• Records for the exercise:

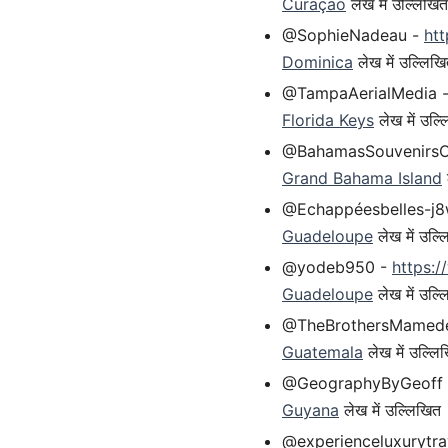
Curaçao
लेख में उल्लिखित
@SophieNadeau -
ht
Dominica
लेख में उल्लिख
@TampaAerialMedia 
Florida Keys
लेख में उल्
@BahamasSouvenirsO
Grand Bahama Island
@Echappéesbelles-j
Guadeloupe
लेख में उल्
@yodeb950 -
https:
Guadeloupe
लेख में उल्
@TheBrothersMamed
Guatemala
लेख में उल्लि
@GeographyByGeoff
Guyana
लेख में उल्लिखित
@experienceluxurytra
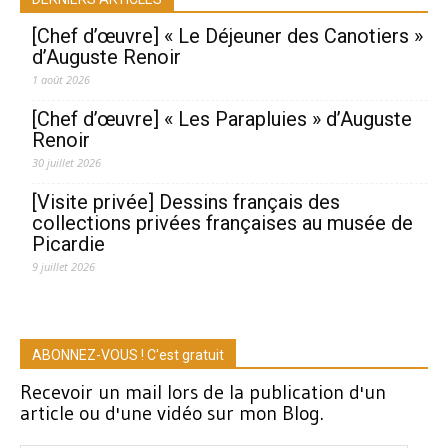
[Chef d’œuvre] « Le Déjeuner des Canotiers »
d’Auguste Renoir
1 août 2026
[Chef d’œuvre] « Les Parapluies » d’Auguste
Renoir
30 juillet 2026
[Visite privée] Dessins français des
collections privées françaises au musée de
Picardie
9 juillet 2026
ABONNEZ-VOUS ! C'est gratuit
Recevoir un mail lors de la publication d'un
article ou d'une vidéo sur mon Blog.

• Job item: Going through the listing above, please work out how many lines contain the word "Auguste", and give the number alone.

• Response to this exercise: 2